Präambel/Promulgationsklausel

Auf Grund des § 69 Abs. 1 der Gewerbeordnung 1994, BGBl. Nr. 194, zuletzt geändert durch das Bundesgesetz BGBl. I Nr. 63/1997, wird vom Bundesminister für wirtschaftliche Angelegenheiten verordnet:

§ 1. (1) Gewerbetreibende dürfen zur Aufbereitung von bituminösem Mischgut, sofern diese nicht in einer hiefür bestimmten der Genehmigungspflicht unterliegenden gewerblichen Betriebsanlage (Aufbereitungsanlage im Sinne des § 1 der Verordnung über die Begrenzung von Emissionen aus Aufbereitungsanlagen für bituminöses Mischgut, BGBl. Nr. 489/1993), sondern in einer mobilen Einrichtung erfolgt, nur solche Aufbereitungseinrichtungen heranziehen, in denen durch eine der Verordnung BGBl. Nr. 489/1993 entsprechende Ausführung und Betriebsweise der Aufbereitungseinrichtung der gleiche Schutz vor Luftverunreinigungen wie in einer Aufbereitungsanlage sichergestellt ist.

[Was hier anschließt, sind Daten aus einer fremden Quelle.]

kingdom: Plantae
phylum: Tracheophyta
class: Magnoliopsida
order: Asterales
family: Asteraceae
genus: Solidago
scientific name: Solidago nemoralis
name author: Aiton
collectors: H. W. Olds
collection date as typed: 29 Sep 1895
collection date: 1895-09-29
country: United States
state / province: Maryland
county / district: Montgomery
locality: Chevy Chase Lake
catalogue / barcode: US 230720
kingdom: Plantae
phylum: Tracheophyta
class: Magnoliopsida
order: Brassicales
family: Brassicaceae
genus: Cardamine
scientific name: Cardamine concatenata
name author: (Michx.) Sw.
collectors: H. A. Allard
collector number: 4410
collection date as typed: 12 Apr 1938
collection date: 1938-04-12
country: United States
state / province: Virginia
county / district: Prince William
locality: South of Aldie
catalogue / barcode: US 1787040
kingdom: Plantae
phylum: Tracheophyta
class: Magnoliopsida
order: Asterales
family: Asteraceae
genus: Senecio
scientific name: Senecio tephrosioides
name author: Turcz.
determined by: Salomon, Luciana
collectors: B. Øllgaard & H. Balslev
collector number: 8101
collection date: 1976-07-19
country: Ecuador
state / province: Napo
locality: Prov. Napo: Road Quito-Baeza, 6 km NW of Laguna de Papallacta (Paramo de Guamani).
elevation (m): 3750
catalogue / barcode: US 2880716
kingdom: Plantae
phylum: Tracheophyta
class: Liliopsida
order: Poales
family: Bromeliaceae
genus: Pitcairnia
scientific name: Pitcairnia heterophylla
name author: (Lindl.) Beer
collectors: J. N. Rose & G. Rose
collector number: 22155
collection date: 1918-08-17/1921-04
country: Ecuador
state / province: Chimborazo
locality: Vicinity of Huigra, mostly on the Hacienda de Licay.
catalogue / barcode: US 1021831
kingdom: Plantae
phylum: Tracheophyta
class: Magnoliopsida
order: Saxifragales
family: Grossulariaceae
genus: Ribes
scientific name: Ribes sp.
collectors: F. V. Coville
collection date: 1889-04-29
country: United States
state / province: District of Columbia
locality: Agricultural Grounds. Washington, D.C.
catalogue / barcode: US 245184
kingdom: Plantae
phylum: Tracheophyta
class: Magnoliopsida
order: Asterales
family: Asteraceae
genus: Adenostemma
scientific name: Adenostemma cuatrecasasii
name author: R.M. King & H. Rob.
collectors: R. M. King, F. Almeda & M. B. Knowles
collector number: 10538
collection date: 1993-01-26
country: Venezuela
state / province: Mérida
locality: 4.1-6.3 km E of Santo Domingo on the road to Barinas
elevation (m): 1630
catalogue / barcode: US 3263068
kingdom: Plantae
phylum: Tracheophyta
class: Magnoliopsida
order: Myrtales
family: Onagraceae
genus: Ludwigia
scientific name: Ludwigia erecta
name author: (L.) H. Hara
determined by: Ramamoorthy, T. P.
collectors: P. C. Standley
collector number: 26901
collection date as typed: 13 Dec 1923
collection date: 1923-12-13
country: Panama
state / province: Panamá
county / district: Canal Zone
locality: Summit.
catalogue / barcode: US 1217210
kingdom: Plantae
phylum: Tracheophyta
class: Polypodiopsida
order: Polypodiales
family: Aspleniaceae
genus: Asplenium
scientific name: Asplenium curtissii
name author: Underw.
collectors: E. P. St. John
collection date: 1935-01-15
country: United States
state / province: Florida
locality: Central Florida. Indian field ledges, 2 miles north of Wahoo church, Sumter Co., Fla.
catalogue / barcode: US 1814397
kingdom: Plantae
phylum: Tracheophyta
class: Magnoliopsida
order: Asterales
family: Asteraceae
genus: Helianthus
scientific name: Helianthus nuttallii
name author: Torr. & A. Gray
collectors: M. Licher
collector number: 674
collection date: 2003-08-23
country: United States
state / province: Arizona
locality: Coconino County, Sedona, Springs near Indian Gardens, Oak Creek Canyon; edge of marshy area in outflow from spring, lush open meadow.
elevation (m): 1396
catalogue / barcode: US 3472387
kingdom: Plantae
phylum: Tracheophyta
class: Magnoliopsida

(2) Nicht dieser Verordnung unterliegen

1.

Fahrzeuge, in denen Gußasphalt lediglich warm und pastös gehalten wird (sogenannte „Asphaltkocher“) und

2.

Fahrzeuge, in denen in einem Arbeitsgang abgetragener Straßenasphalt mit Bitumenzugaben versehen wird.

§ 2. (1) Diese Verordnung tritt mit 1. Juni 1998 in Kraft.

(2) Diese Verordnung wurde unter Einhaltung der Bestimmungen der Richtlinie 83/189/EWG des Rates vom 28. März 1983 über ein Informationsverfahren auf dem Gebiet der Normen und technischen Vorschriften in der Fassung der Richtlinien 88/182/EWG und 94/10/EG der Europäischen Kommission notifiziert (Notifikationsnummer 97/574/A).